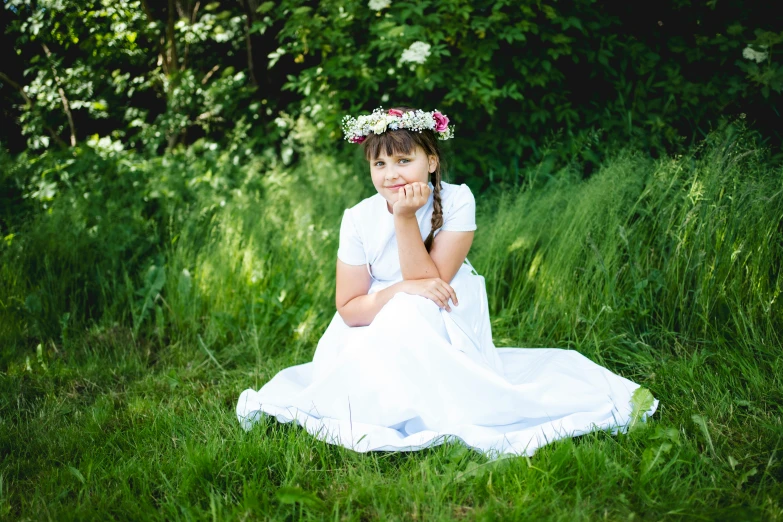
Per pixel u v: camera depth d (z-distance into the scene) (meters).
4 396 2.64
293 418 2.24
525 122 4.38
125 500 1.86
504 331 3.16
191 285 3.43
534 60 4.31
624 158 3.65
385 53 4.12
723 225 2.91
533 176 4.16
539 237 3.46
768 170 3.13
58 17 5.90
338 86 4.67
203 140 5.74
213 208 4.17
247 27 5.73
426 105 4.56
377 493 1.83
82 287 3.57
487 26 4.08
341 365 2.15
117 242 3.70
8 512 1.84
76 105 6.16
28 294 3.43
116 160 4.91
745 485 1.83
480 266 3.44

**Brief**. With the pictures removed, print the entries above exactly.

**Exercise result**.
Per pixel u v: camera depth d (z-distance into the scene) (meters).
4 396 2.64
293 418 2.24
525 122 4.38
125 500 1.86
504 331 3.16
191 285 3.43
534 60 4.31
624 158 3.65
385 53 4.12
723 225 2.91
533 176 4.16
539 237 3.46
768 170 3.13
58 17 5.90
338 86 4.67
203 140 5.74
213 208 4.17
247 27 5.73
426 105 4.56
377 493 1.83
82 287 3.57
487 26 4.08
341 365 2.15
117 242 3.70
8 512 1.84
76 105 6.16
28 294 3.43
116 160 4.91
745 485 1.83
480 266 3.44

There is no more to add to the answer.